Three reasons explain why a kinematically aligned TKA that restores the natural constitutional alignment of the limb and knee resulted in an acceptable implant survival and revision rate per 100 component years at a mean of 6.3 years, even though 80 % of tibial components, 31 % of knees and 3 % of limbs were categorised as varus: (1) Kinematically aligned TKA avoids the wide range of collateral ligament imbalances that are complex, cumulative and not correctable by collateral ligament release, and the wide range of change in the natural alignment of the limb and knee, which are caused by mechanically aligned TKA. The -9° valgus to 2° varus range of knee alignment of the kinematically aligned TKAs is comparable with the -9° valgus to 0° varus range of the natural knee alignment, which indicates an average correction of the constitutional alignment [24]. (2) Kinematically aligned TKA that restores constitutional alignment of the limb and joint line of the knee has more physiological strain in collateral ligaments than does mechanically aligned TKA that is unnaturally aligned to a neutral mechanical alignment [25]. (3) There is new evidence suggesting that primary osteoarthritis is not caused by the patient’s constitutional alignment, which would suggest that restoring this alignment does not predispose the implant to premature failure. The primary cause of osteoarthritis is hypothesised to be adverse changes in cartilage metabolism associated with aging and obesity. Articular cartilage is a mechanosensitive tissue that, when healthy, increases anabolic activity and thickens when loaded. Chondrocytes experience age-related declines in their anabolic activity and thickening response and cause osteoarthritis because of gradual loss of the ability to respond and compensate for high loads from activity and obesity [26]. Clinical findings of bilateral osteoarthritis with a varus deformity in one knee and a valgus deformity in the other (wind-swept), lack of osteoarthritis in the majority of elderly Asian patients with severe constitutional varus, and the report that patients with pre-operative varus have better clinical outcome and function scores and no revisions when alignment is left in mild constitutional varus—compared with patients with alignment correction to neutral—at a mean follow-up of 7.2 years, support the indication that adverse change in cartilage metabolism is the primary cause of osteoarthritis [9].
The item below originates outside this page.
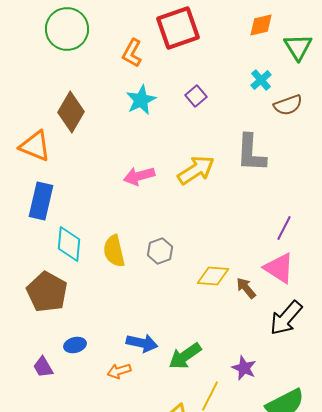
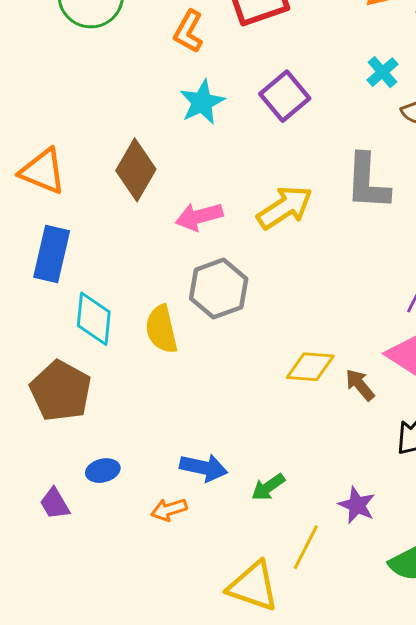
purple square: (196, 96) -> (285, 96), size x1.5
brown diamond: (71, 112) -> (136, 170), moved
gray hexagon: (160, 251) -> (219, 289), moved, size x1.5
green arrow: (185, 356) -> (268, 487), size x0.7

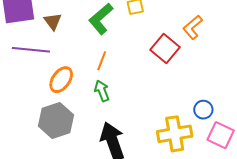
Finally, the high function scores reported in this study are comparable with a Level 1 randomised clinical trial. That trial reported that the kinematically aligned group had a 7-point better Oxford Knee Score, 26-point better WOMAC score, 8° better flexion and 1.7 higher odds ratio of having a pain-free knee at 2 years’ follow-up [11]. Similarly, the average Oxford Knee Score of 43 (95 % CI 41.6—43.7) at 6 years in the study reported here is 10 points higher than the average of 33 (95 % CI 31.9–33.4) reported for a case series of mechanically aligned TKA at 6 years [27]. Although patient population, follow-up and methodology of our study and the case series of mechanically aligned TKA are different, our study and the Level 1 randomised clinical trial of kinematically aligned TKA report encouraging functional and clinical results.

In summary, the acceptable implant survivorship and correction of knee alignment associated with a varus alignment of the tibial component and/or knee, and the high patient function at a mean follow-up of 6.3 years, support the consideration of kinematic alignment as an alternative to mechanical alignment for performing primary TKA.